After showing the effectiveness of the proposed network and self-reinforced learning in refining the continuousness and smoothness on the segmented structures, we also visually compare the performance of the proposed method with the widely used MALF approach. By comparing the results in Fig. 6 and 7, both methods are able to locate the two bones, and the proposed one can overlap more areas with the GT. The MALF produces some rough “hole” defects on the segmented bone surfaces and also generates several spatially isolated segmentation errors. Moreover, the MALF’s 3D masks have obvious leaking issues on the humerus and simultaneously it misses some bone tissue in the scapula part. All of the above problems in the MALF may be caused by the improper reference atlas pairs selection, and the weak appearance information and various anatomical structures in the experimental data may make the similarity estimation inaccurate in the joint fusion step. On the other hand, our method could alleviate the isolated labeling errors and preserve the spiny shape of the scapula. In Table 2
, we report the mean evaluation metrics, and the proposed one outperforms the MALF. Thus, the proposed method has higher robustness to segment the small dataset with low-contrast and high-shape-variability 3D MR Data.

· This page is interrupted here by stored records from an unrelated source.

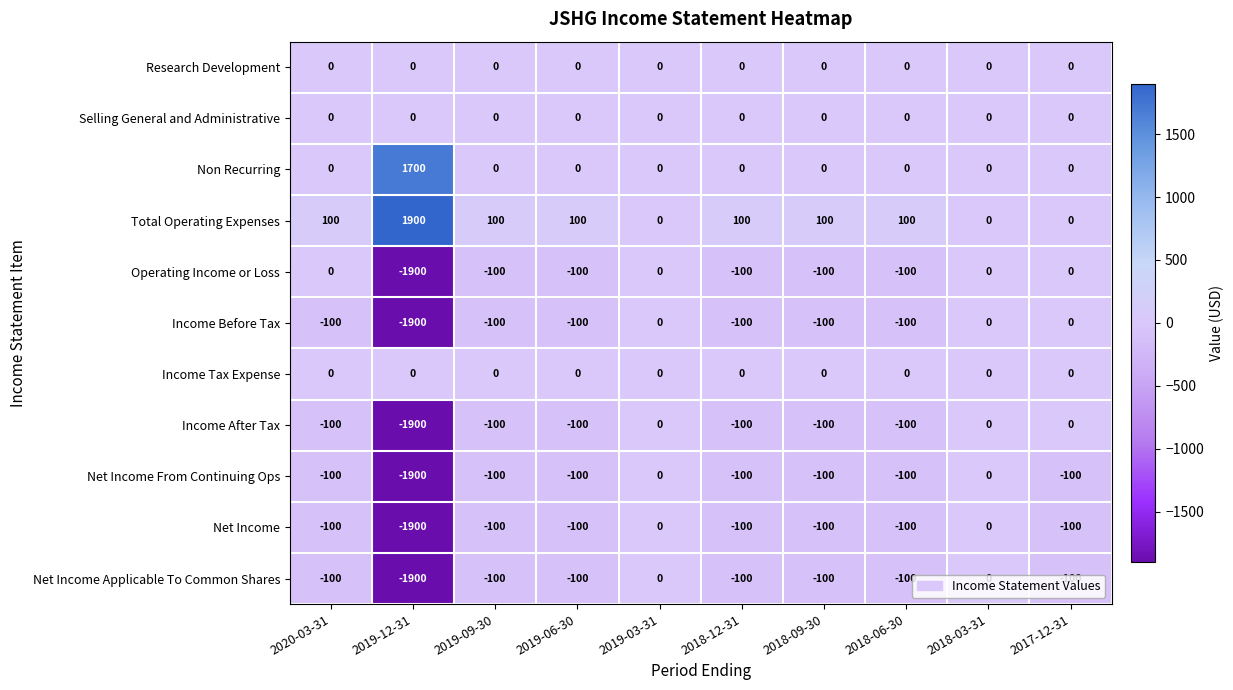

What is the total value across all series at 2019-12-31?

-7800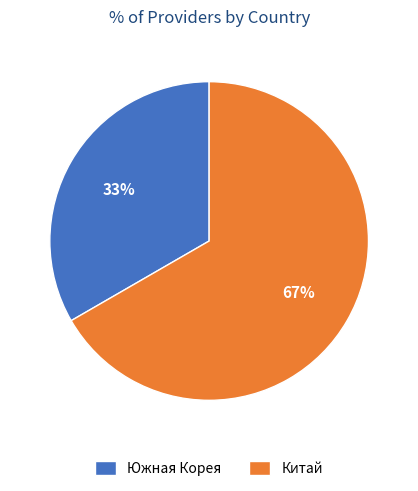

Does Южная Корея represent more than half of the total?

No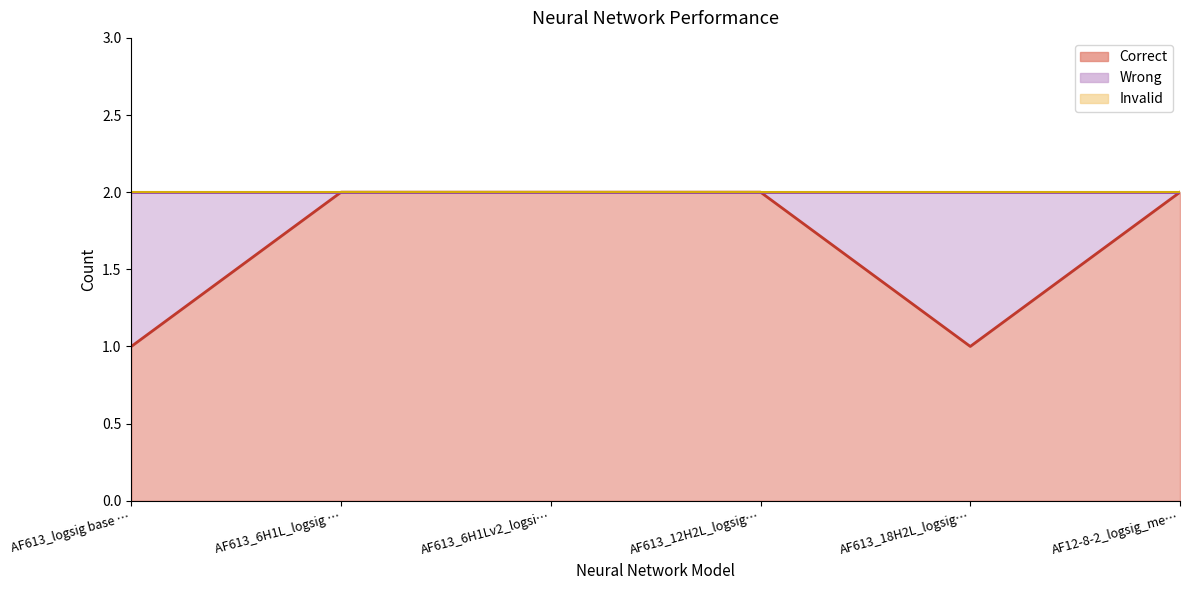

What are all the series names shown in the legend?

Correct, Wrong, Invalid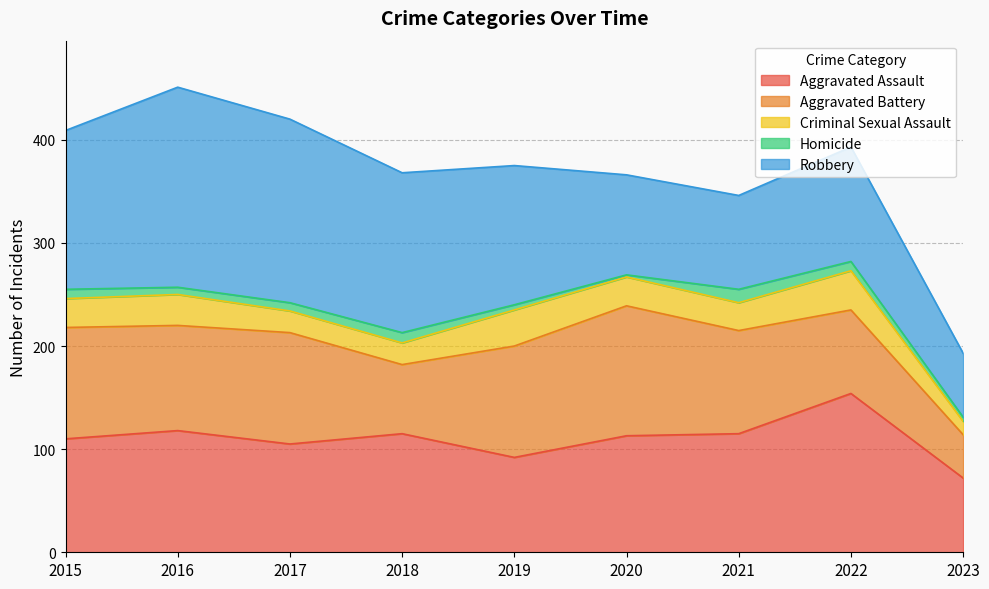

Between 2016 and 2019, which series saw the biggest shift?

Robbery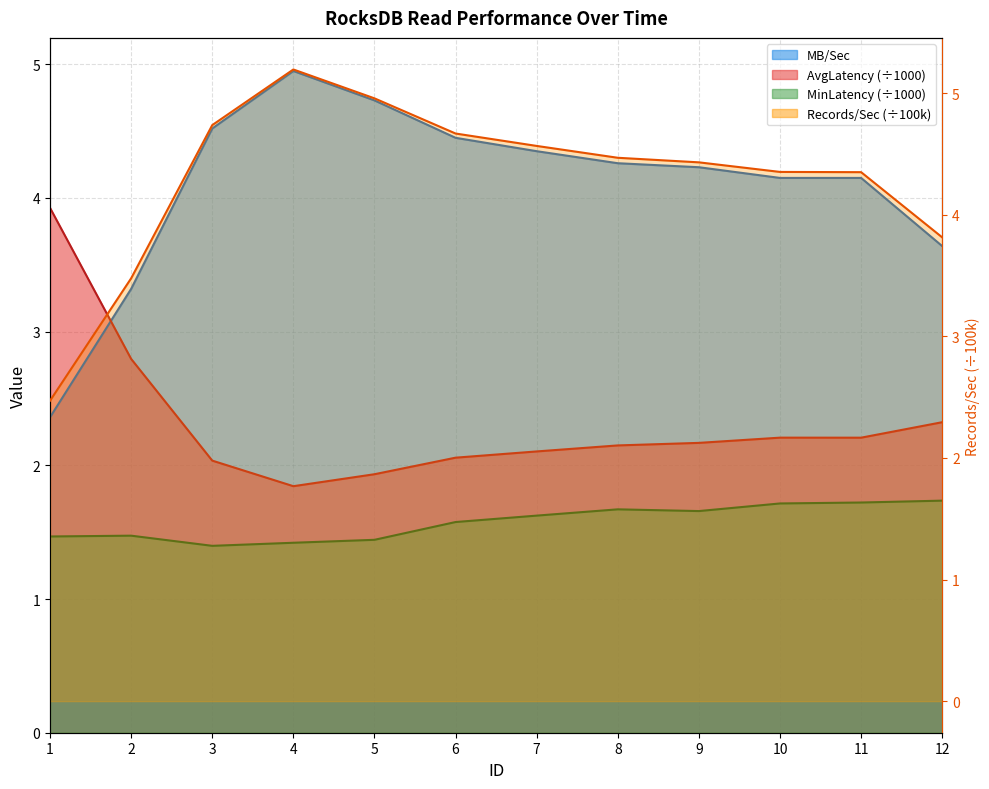

Which series has the largest total across all categories?

Records/Sec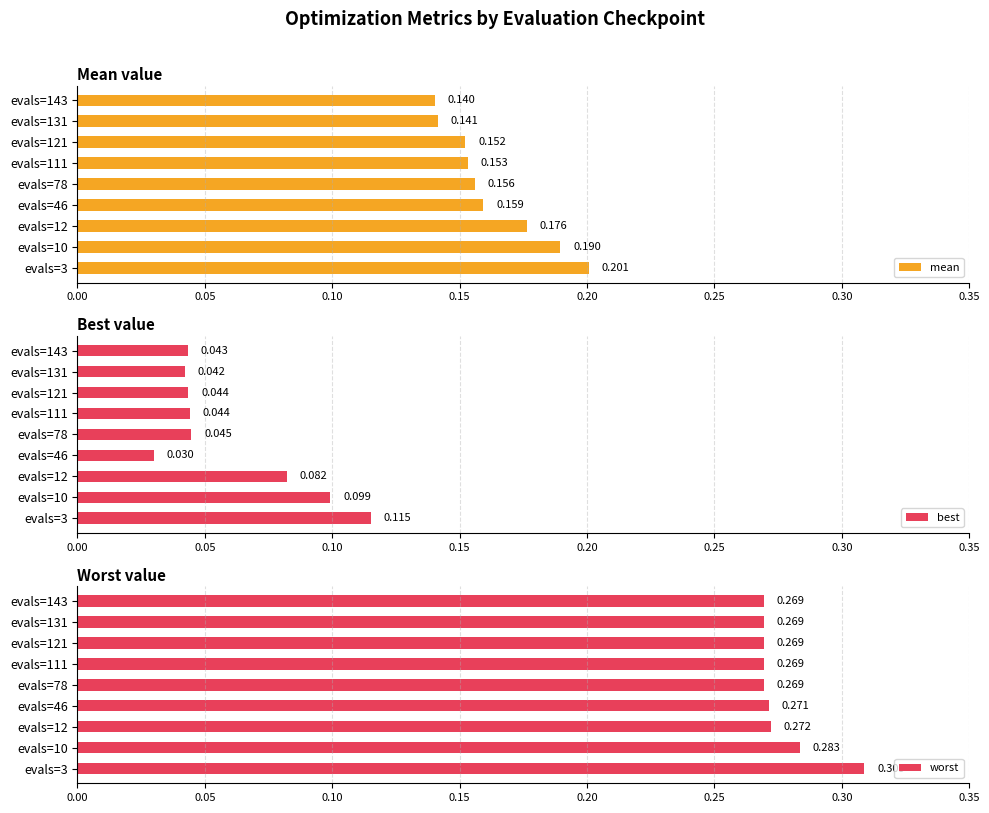

Reading right to left, extract all data points from this chart.

mean: 0.1	0.1	0.2	0.2	0.2	0.2	0.2	0.2	0.2
best: 0.0	0.0	0.0	0.0	0.0	0.0	0.1	0.1	0.1
worst: 0.3	0.3	0.3	0.3	0.3	0.3	0.3	0.3	0.3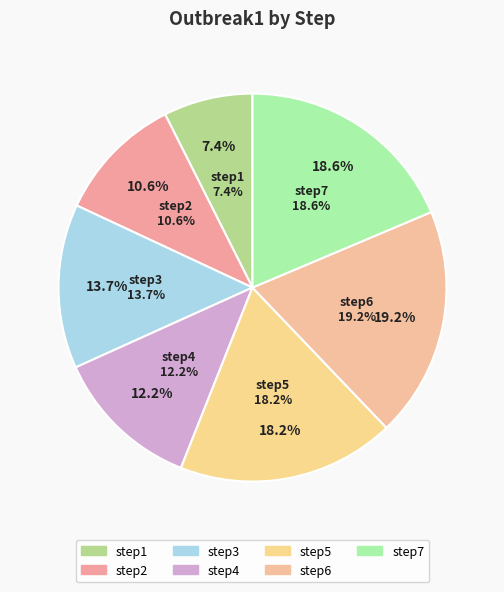

Rank the categories by value from highest to lowest.

step6, step7, step5, step3, step4, step2, step1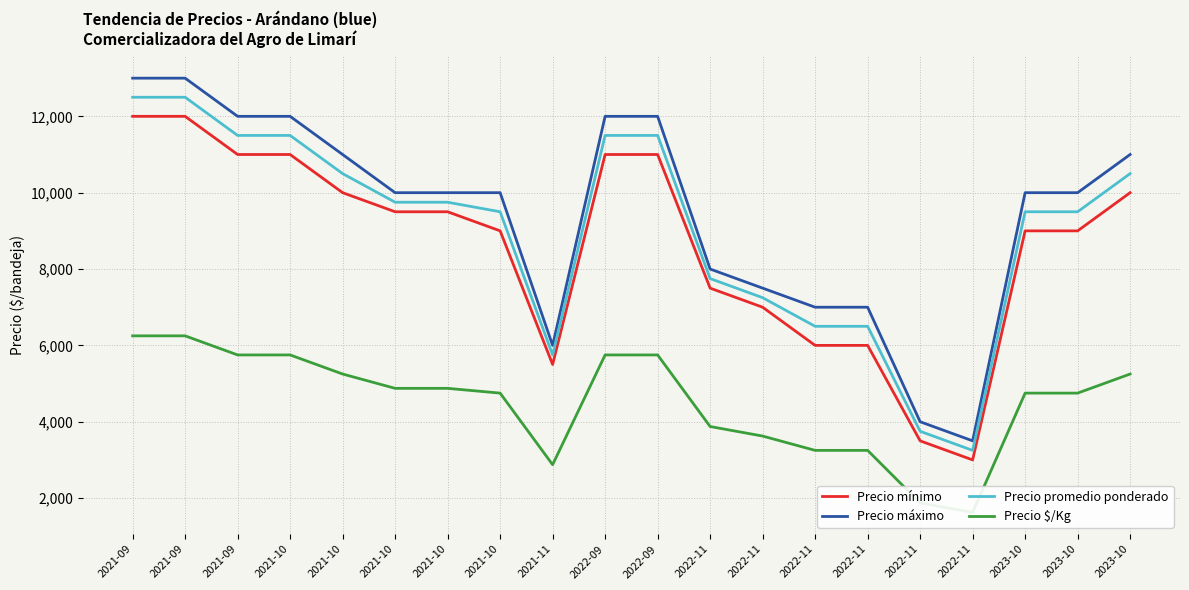

What is the average value of the Precio máximo series?

9450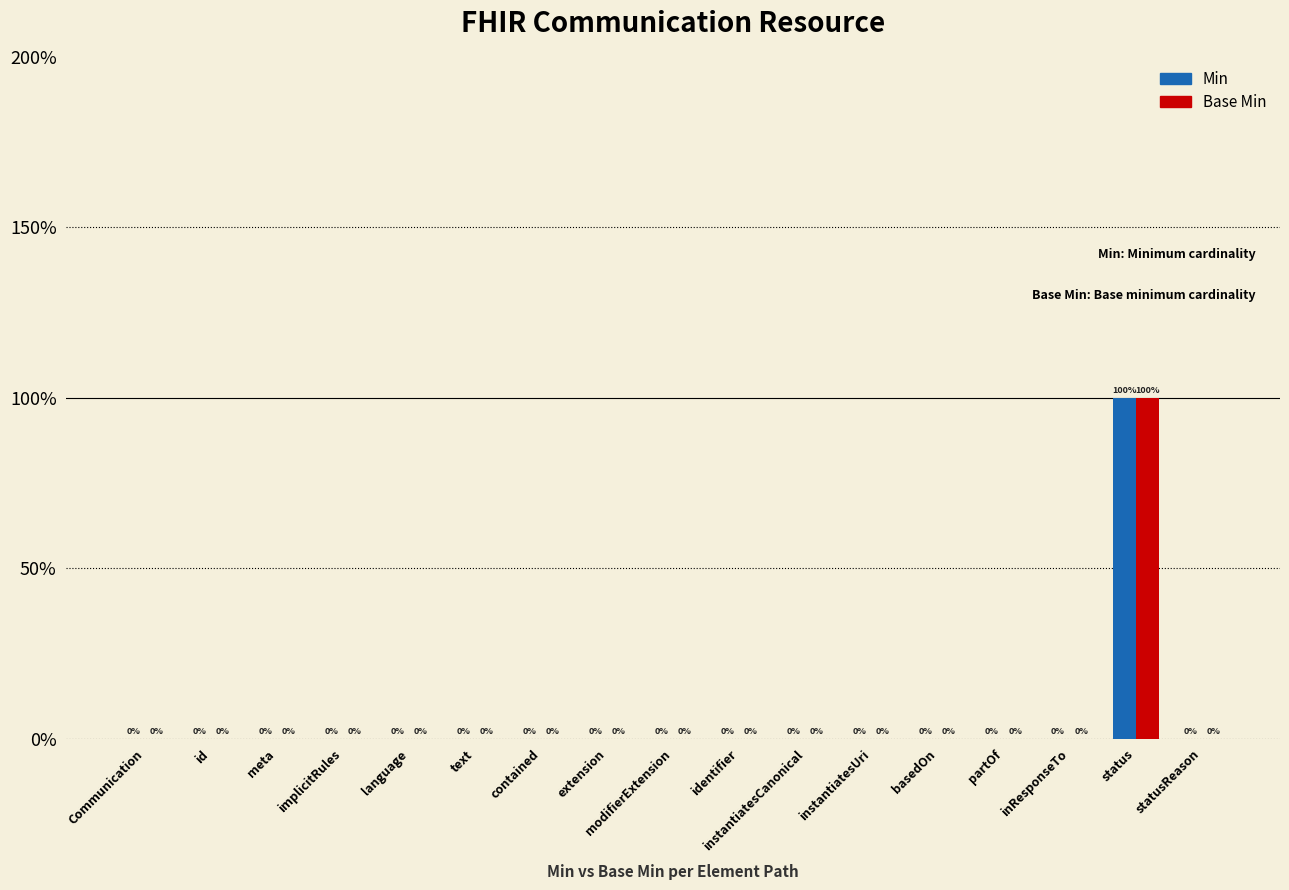

Are the bars grouped side by side (vs. stacked)?

Yes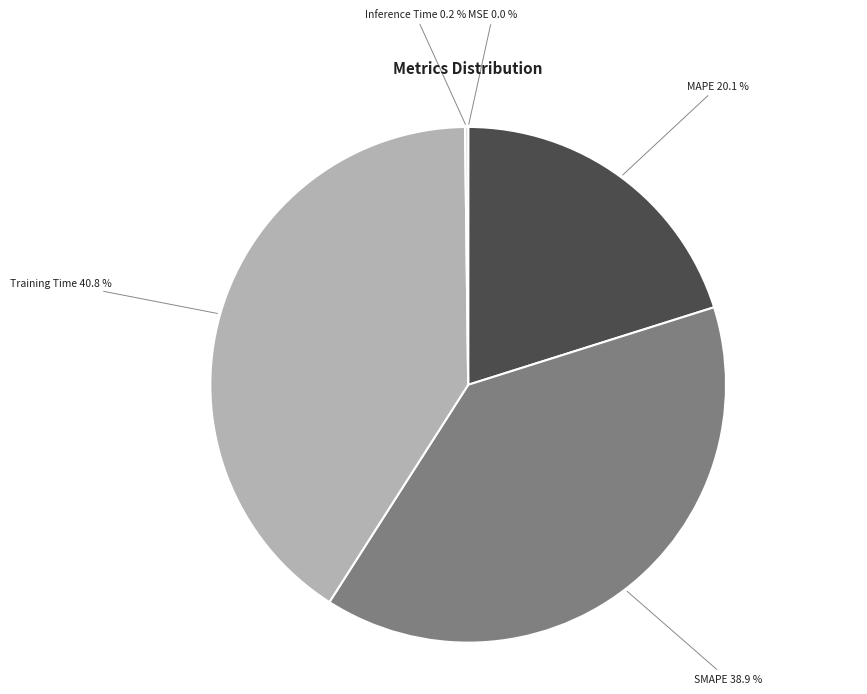

Is there a majority slice in this chart?

No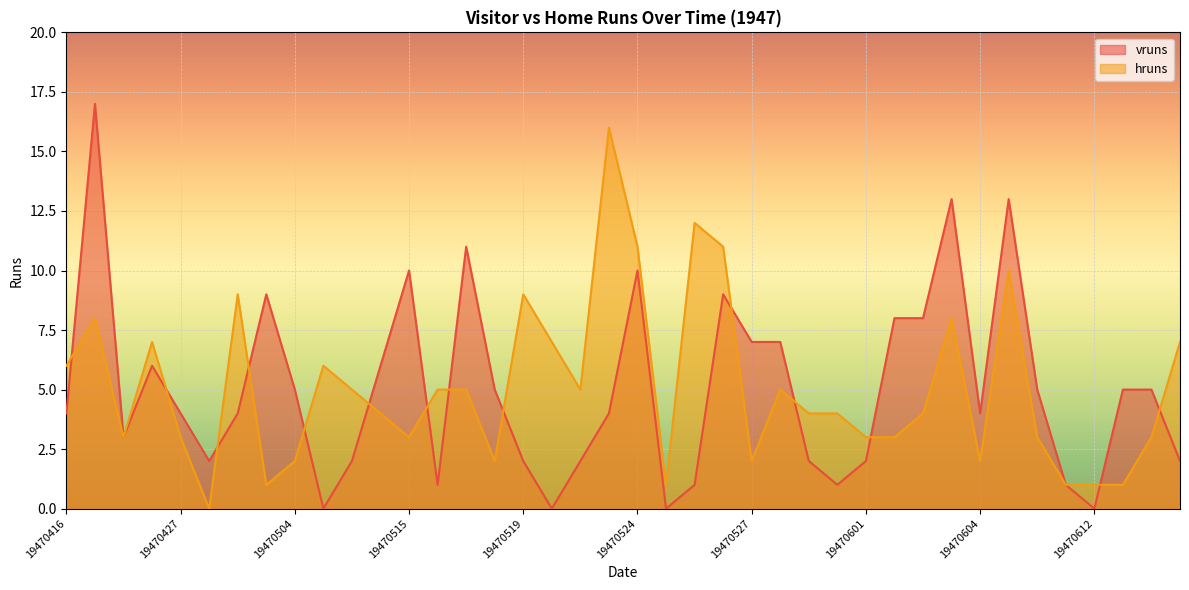

Reading right to left, extract all data points from this chart.

vruns: 2	5	5	0	1	5	13	4	13	8	8	2	1	2	7	7	9	1	0	10	4	2	0	2	5	11	1	10	6	2	0	5	9	4	2	4	6	3	17	4
hruns: 7	3	1	1	1	3	10	2	8	4	3	3	4	4	5	2	11	12	1	11	16	5	7	9	2	5	5	3	4	5	6	2	1	9	0	3	7	3	8	6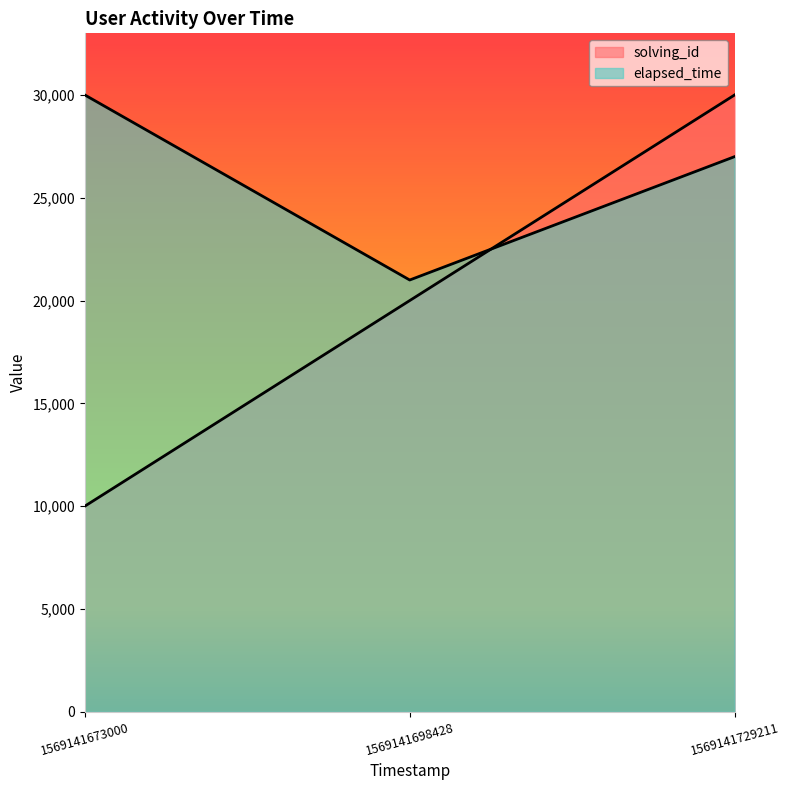

What is the value of the solving_id point at the 1st from the left?

10000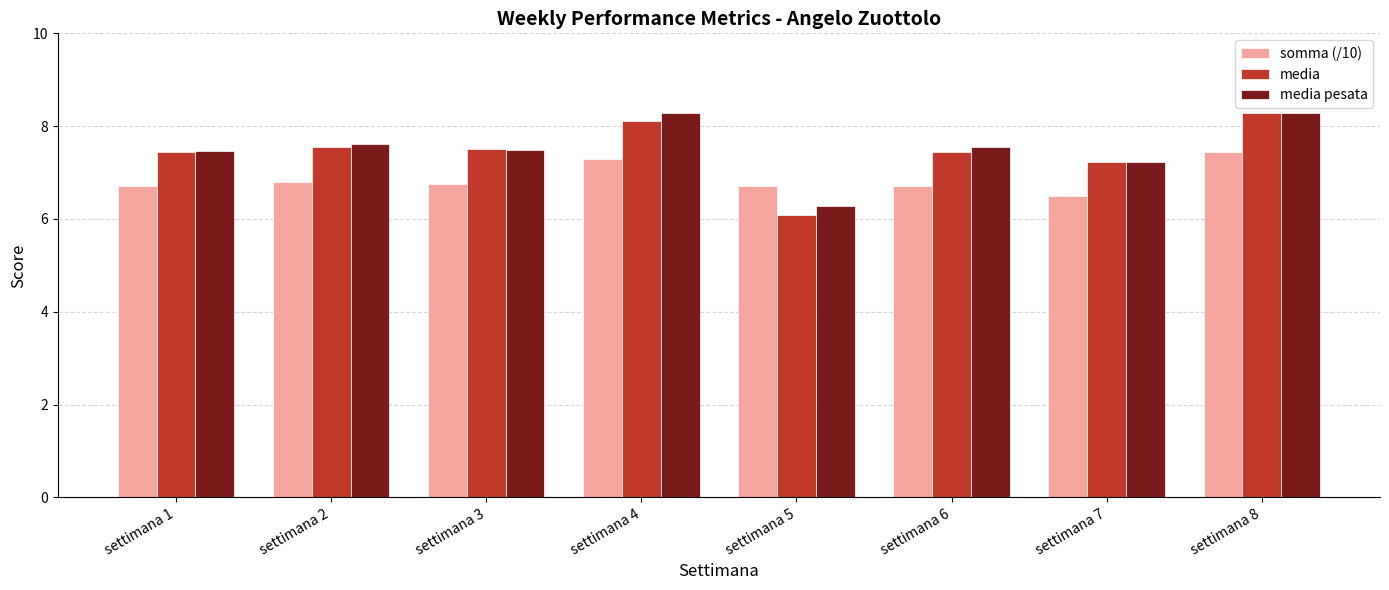

Which series has the largest range (max minus min)?

media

In the present work, we propose a deep end-to-end network and a self-reinforced learning strategy to segment humerus and scapula using low-contrast and high-shape-variability 3D MR shoulder data. The network has a U-shaped structure with an encoding-decoding architecture to formulate the bone extraction as a semantic segmentation with deep learning. In order to further improve the segmentation accuracy and ensure the continuousness and smoothness in the segmented structures, we introduce the self-reinforced learning mechanism. By starting from the small dataset with inaccurate GT labels, this process utilizes the initialized segmentation model to recursively extend the training set with newly generated higher quality labels and improve the next-round training. In the experiments, the proposed method achieves accurate segmentation evaluated with a 5-folds cross-validation and has superior performance by comparing with the MALF approach.